→ ASSIGNMENT: Your answer needs to include each line of the records in which the string "decorative" can be found.

^^^^^^^^

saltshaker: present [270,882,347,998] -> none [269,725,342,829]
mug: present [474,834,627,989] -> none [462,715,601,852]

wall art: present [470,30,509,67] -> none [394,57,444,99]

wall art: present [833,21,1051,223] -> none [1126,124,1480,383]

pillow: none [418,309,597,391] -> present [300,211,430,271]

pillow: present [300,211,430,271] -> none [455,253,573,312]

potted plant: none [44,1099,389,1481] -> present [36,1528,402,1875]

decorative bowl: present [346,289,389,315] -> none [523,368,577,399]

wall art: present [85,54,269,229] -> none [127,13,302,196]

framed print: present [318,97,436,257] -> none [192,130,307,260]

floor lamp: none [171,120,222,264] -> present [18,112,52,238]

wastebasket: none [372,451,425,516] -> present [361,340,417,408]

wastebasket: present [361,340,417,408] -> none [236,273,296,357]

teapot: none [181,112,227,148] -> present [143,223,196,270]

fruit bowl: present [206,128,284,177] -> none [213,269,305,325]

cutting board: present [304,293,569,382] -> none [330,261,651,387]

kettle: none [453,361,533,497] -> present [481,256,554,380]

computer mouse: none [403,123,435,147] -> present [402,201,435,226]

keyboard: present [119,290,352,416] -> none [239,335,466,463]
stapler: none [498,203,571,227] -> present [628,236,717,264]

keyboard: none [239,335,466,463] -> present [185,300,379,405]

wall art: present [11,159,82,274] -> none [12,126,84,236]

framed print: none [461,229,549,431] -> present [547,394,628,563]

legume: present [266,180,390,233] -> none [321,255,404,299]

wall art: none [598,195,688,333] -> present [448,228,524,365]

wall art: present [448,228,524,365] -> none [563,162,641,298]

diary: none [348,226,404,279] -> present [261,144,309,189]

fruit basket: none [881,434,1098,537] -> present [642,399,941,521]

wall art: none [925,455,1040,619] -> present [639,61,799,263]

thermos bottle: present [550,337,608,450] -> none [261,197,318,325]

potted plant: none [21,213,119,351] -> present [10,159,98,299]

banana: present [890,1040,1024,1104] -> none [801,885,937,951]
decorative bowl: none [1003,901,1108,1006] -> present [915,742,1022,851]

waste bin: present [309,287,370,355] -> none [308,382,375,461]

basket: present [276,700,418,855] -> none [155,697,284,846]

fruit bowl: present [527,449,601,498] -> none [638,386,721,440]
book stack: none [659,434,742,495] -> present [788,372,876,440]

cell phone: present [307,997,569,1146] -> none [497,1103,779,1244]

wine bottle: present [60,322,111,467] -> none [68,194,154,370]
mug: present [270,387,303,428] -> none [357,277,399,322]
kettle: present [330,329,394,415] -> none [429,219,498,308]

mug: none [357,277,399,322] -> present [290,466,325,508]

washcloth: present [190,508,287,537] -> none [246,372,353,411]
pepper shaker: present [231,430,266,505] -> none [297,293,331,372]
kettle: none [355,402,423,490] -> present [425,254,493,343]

^^^^^^^^

→ TASK RESULT:
decorative bowl: present [346,289,389,315] -> none [523,368,577,399]
decorative bowl: none [1003,901,1108,1006] -> present [915,742,1022,851]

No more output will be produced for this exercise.